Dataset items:
::::::::

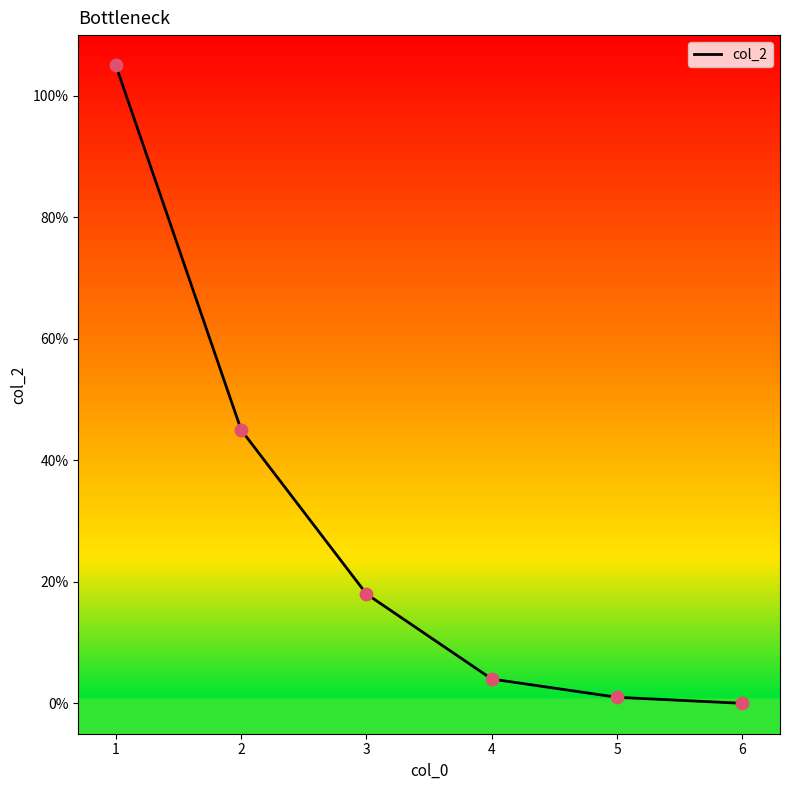

Approximately how many times larger is the value at 3 compared to 4?

4.5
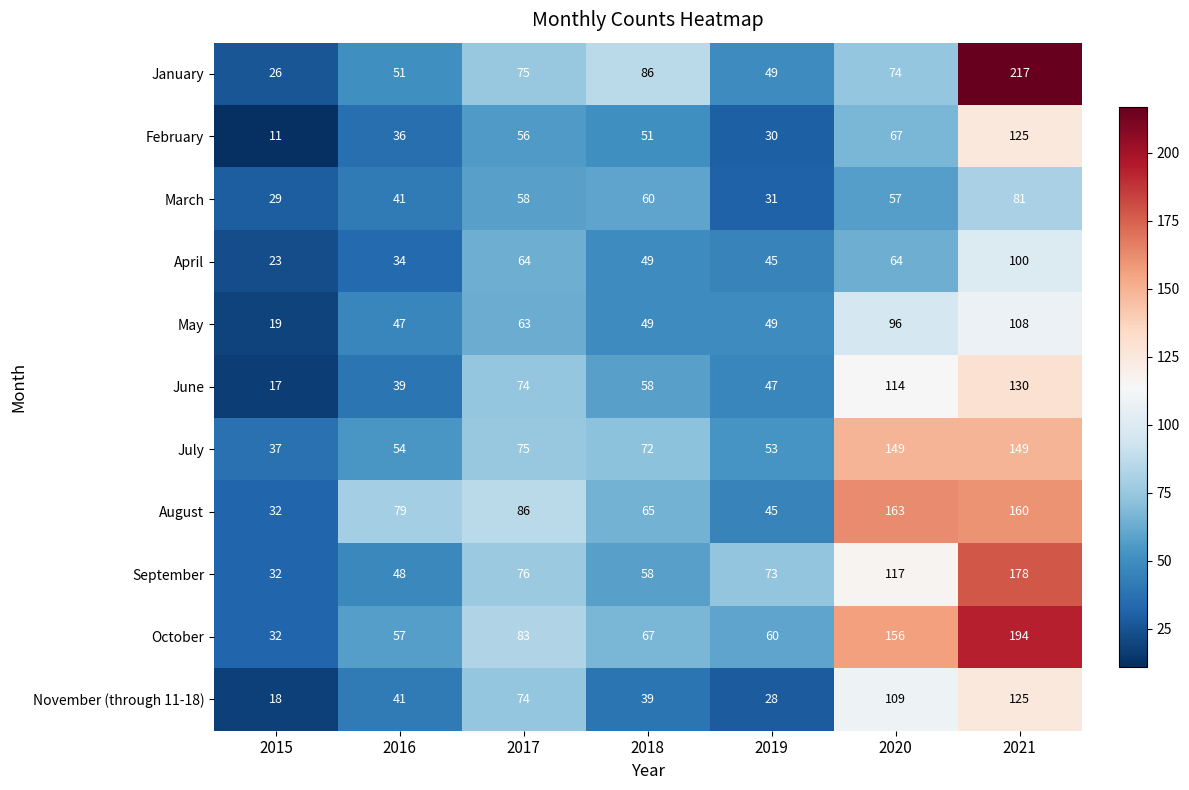

Which series has the widest spread of values?

January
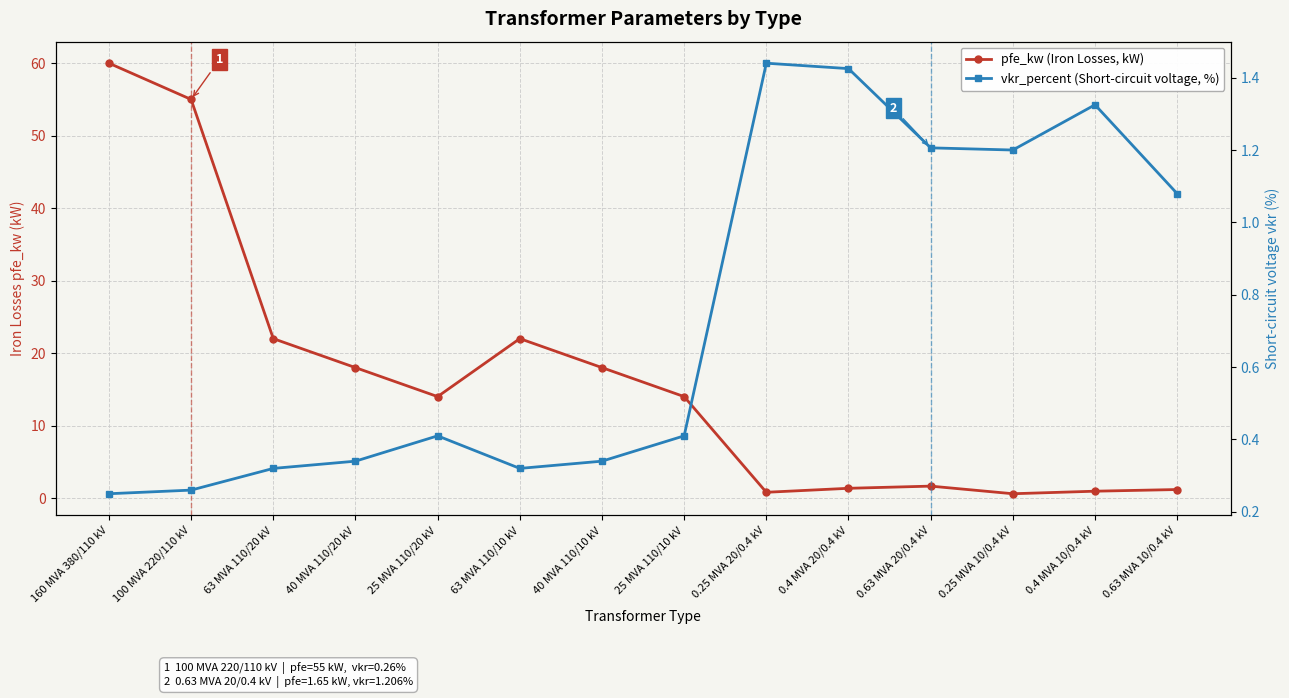

How many categories are shown in the chart?

14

::::::::

JOB
Copy every line of the material above word for word, but leave the pictures out.

ANSWER TO THIS EXERCISE
Approximately how many times larger is the value at 3 compared to 4?

4.5

Which series has the widest spread of values?

January

How many categories are shown in the chart?

14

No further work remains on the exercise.